Wat ondergesneeuwd afgelopen week, is het aanstaande handelsakkoord van de EU met Mercosur-landen Brazilië, Argentinië, Uruguay en Paraguay. Op het terrein van landbouw is dit akkoord een drama. Europa dreigt straks overspoeld te raken met goedkoop rundvlees, gevogelte en suiker. In Brazilië is inzet van groeihormonen dagelijkse praktijk. In Argentinië wordt nog atrazine in mais gebruikt. In Europa is dit al vijftien jaar verboden. Hier moet een beperking op zitten, omwille van Europa’s normen, maar ook omwille van een eerlijk speelveld.

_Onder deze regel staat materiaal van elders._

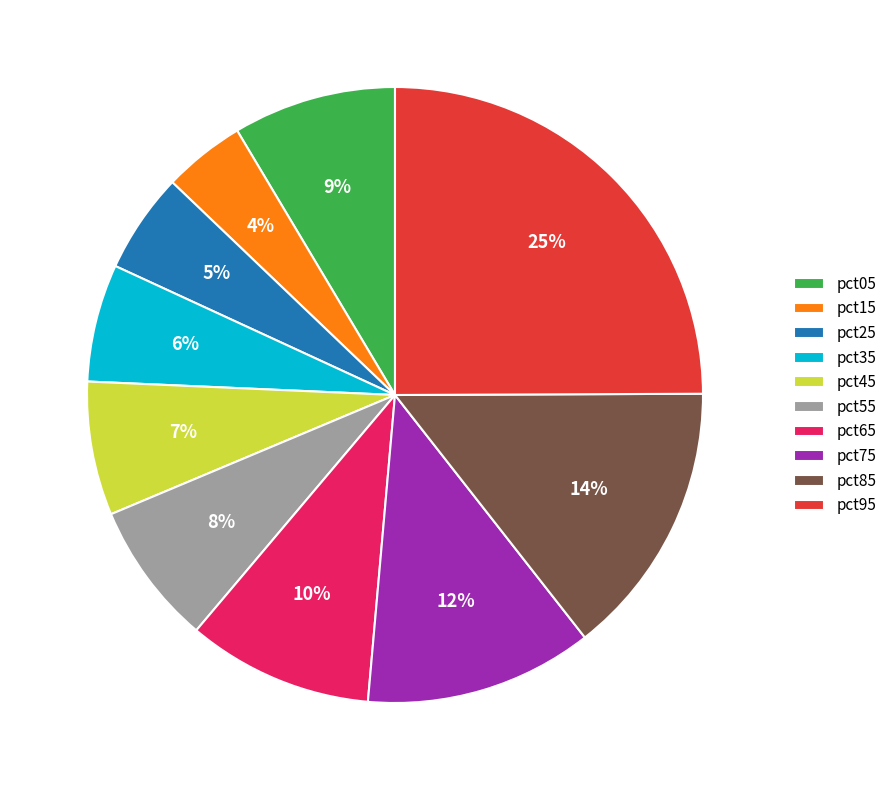

Which category has the smallest portion of the pie?

pct15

Herbezinning EU op wereldmarkt

Een herbezinning op de positie op de wereldmarkt is niet verkeerd. En tegelijkertijd mag er ook best meer aandacht naar de ontwikkelingen die zich dichter bij huis afspelen. Duitsland bijvoorbeeld verkeert in een politieke crisis, een economische crisis dreigt. De auto-industrie heeft het daar moeilijk, en die geldt figuurlijk als motor van de Duitse economie. De impact hiervan voor de Nederlandse economie kan wel eens groter zijn dan de verkiezing van Trump.

Natuurlijk, dit is allemaal ver weg. Op het boerenerf kun je hier niet direct iets mee. Maar het is wel de wereld waarin we wonen, werken en leven. Daar mag je best een positie in innemen. Voor nu, en voor de toekomst.